● **What to do**
What's required is a verbatim printout of all the data.

● **Extracted data**
■ ■ ■ ■

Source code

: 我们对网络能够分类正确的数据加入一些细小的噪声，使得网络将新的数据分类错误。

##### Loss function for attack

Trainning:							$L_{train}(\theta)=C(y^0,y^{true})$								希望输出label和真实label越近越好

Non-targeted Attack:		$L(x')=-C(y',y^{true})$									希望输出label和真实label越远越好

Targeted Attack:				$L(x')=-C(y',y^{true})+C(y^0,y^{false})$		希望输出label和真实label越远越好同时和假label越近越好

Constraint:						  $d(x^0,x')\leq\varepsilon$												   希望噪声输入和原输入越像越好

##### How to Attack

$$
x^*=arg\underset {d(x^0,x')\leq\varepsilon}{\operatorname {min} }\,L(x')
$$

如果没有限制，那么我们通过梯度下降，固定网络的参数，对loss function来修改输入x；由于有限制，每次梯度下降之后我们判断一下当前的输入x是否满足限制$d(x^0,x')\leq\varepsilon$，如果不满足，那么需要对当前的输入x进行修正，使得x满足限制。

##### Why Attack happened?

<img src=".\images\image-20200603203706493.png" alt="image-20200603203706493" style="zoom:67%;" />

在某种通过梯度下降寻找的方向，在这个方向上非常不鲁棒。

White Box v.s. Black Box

■ ■ ■ ■

● **Answer space**
Source code

: 我们对网络能够分类正确的数据加入一些细小的噪声，使得网络将新的数据分类错误。

##### Loss function for attack

Trainning:							$L_{train}(\theta)=C(y^0,y^{true})$								希望输出label和真实label越近越好

Non-targeted Attack:		$L(x')=-C(y',y^{true})$									希望输出label和真实label越远越好

Targeted Attack:				$L(x')=-C(y',y^{true})+C(y^0,y^{false})$		希望输出label和真实label越远越好同时和假label越近越好

Constraint:						  $d(x^0,x')\leq\varepsilon$												   希望噪声输入和原输入越像越好

##### How to Attack

$$
x^*=arg\underset {d(x^0,x')\leq\varepsilon}{\operatorname {min} }\,L(x')
$$

如果没有限制，那么我们通过梯度下降，固定网络的参数，对loss function来修改输入x；由于有限制，每次梯度下降之后我们判断一下当前的输入x是否满足限制$d(x^0,x')\leq\varepsilon$，如果不满足，那么需要对当前的输入x进行修正，使得x满足限制。

##### Why Attack happened?

<img src=".\images\image-20200603203706493.png" alt="image-20200603203706493" style="zoom:67%;" />

在某种通过梯度下降寻找的方向，在这个方向上非常不鲁棒。

White Box v.s. Black Box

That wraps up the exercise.